Embaixador dos EUA detalha papel dual do Papa após polêmica com o Vaticano sobre política de guerra
O embaixador dos Estados Unidos junto à Santa Sé, Brian Burch, buscou esclarecer suas recentes declarações ao jornal “The New York Times” sobre o papel do Papa Francisco em questões de guerra e política internacional. Após o Vaticano reformular as interpretações de suas falas, Burch reiterou que compreende a natureza inseparável da atuação do Papa como chefe de Estado e como líder espiritual da Igreja Católica.
Em entrevista ao programa “The World Over with Raymond Arroyo”, da EWTN, em 23 de julho, Burch afirmou que seus comentários originais, publicados em 9 de julho, não tinham a intenção de sugerir que as opiniões do Papa sobre a guerra com o Irã deveriam ser vistas apenas como uma orientação diplomática, e não espiritual. Ele admitiu que houve um “mal-entendido” na interpretação de suas palavras.
A controvérsia iniciou-se com uma citação no artigo do “Times”, onde Burch teria dito que “quando o papa age como líder soberano da Santa Sé, ele é coigual aos líderes mundiais”. O jornal também parafraseou o embaixador, indicando que ele argumentava que as declarações do Papa sobre o Irã não foram feitas como Vigário de Cristo, mas sim como líder político do Estado da Cidade do Vaticano. Essas interpretações levaram a uma resposta do Vaticano.

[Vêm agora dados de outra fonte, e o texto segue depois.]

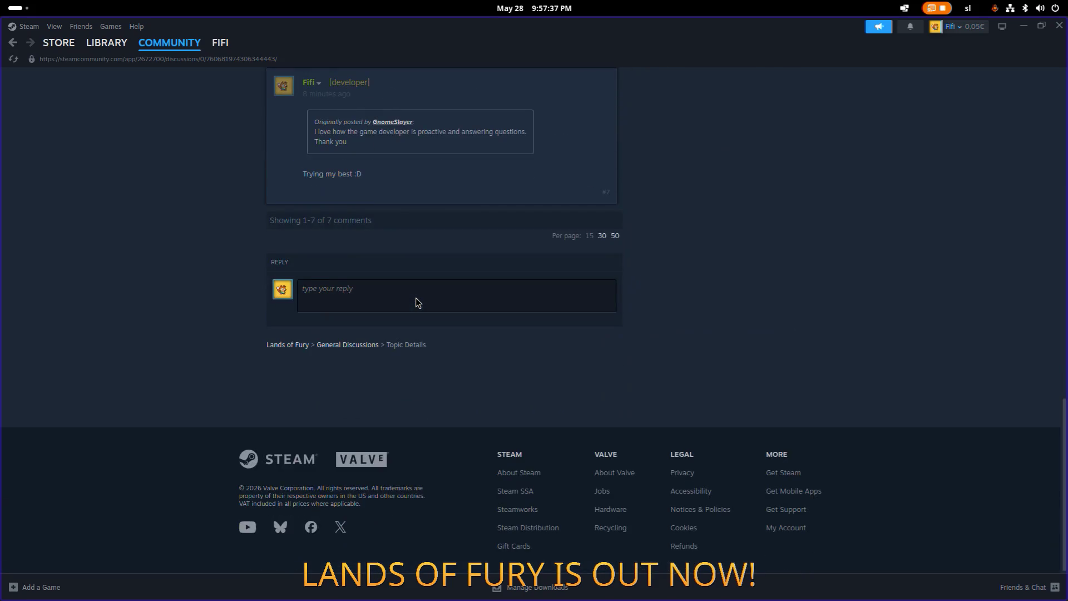
pyautogui.scroll(2, 418, 302)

A resposta do Vaticano e o conceito de “papel dual”
Sem mencionar Burch diretamente, Andrea Tornielli, diretor editorial do Dicastério para a Comunicação do Vaticano, publicou um artigo em 13 de julho, afirmando que “mesmo quando fala sobre guerra e paz, o Sucessor de Pedro permanece, acima de tudo, um líder espiritual”. Tornielli destacou que, embora o Papa seja chefe de Estado, isso “não significa que ele age ou fala como um político ao abordar questões relativas aos assuntos da humanidade”.
Em sua entrevista com Raymond Arroyo, Brian Burch contestou a caracterização de suas opiniões pelo “Times”, sugerindo que o veículo de comunicação “não entende exatamente as nuances da doutrina social católica e como aplicá-la”. Ele enfatizou o “papel duplo” do Papa, que é, simultaneamente, chefe do território soberano da Santa Sé e pastor universal da Igreja Católica.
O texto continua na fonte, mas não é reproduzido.